I have distinct memories of playing Math Blaster in my elementary school’s Mac lab. The game was fun. I’d be in my spaceship blasting space debris labeled with correct answers to simple multiplication and division questions. It definitely followed the rules of other spaceship games. But when I went home after school I wasn’t going to play Math Blaster. I was going to be Sonic the Hedgehog—because Sonic was a videogame, and Math Blaster was a learning game.

For Henrike Lode, creator of Machineers, in order for an educational videogame to exist as both simultaneously, it must be sneaky. “We are trying to prove that the receptiveness and motivation of players is much higher when they are not aware they are learning,” she says.

Machineers aims to teach players the basics and logic of computer programming by using metaphorical representations of programming concepts. Unlike Redstone in Minecraft, another metaphorical representation of programming that Lode considers too literal and “hardcore,” not once does Machineers even hint at the fact that these concepts can be applied in the real world.

Developed as her Master’s thesis project at the IT University of Cophenhagen, Machineers is set in a robot industrial world clearly inspired by Machinarium. Lode’s project exists as both a puzzle and sandbox game, where players use gears, switches and buttons to create functional machines. Within the sandbox world they are given an assignment: build a wheeled vehicle that can successfully propel forward, for example. The vehicle can be as rudimentary or complex as the player wants, so long as it meets the basic criteria. Once the machine is successfully assembled, its parts moving and reacting with synergy, on to the next assignment. All the while it is never revealed that the player is actually learning the basics of method hierarchy, sub functions, and method calling with and without parameter. They are learning to program.

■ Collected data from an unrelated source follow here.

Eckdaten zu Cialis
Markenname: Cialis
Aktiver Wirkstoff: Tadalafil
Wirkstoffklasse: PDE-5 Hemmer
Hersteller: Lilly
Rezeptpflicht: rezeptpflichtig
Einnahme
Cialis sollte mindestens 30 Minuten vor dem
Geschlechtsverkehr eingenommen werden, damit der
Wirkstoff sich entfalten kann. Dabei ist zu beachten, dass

“I don’t want any code in there,” says Lode. “I treat it like a completely normal puzzle game. The game comes first. But it also teaches, inherently.”

It also helps that Machineers is beautiful. The in-game world does well to evoke the rusty melancholy of Machinarium, but there is something affectionately DIY about Lode’s game. The characters look as though they are built from clay or photo scraps by some imaginative child. They move like marionettes. The seams, the glue, are all out in the open.

Machinarium is all hand drawn,” says Lode. “I didn’t draw a single line. It’s all mashed up. Textures on top of textures.”

“We are trying to prove that the receptiveness and motivation of players is much higher when they are not aware they are learning.”

Machineers will be released episodically. Five episodes, or “cities,” are planned, each city containing 12 puzzles. Every episode will teach the player to build a specific vehicle. Episode one is all about cars. From there, boats, hot air balloons, rocket ships, finally a teleporter.

Lode also wants every episode to be released on a different platform. In October, episode one will be released for tablets on the App Store and Google Play. Episode two, slated for December, will be expanded to Surface. From there, Lode hopes further episodes will be made available on PC/Mac and eventually consoles.

“We want to make the game as inclusive as possible,” she says. “But it’s still really difficult. That’s what makes it particularly fun. When you finally beat it, it’s very rewarding. Just as in the programming experience.”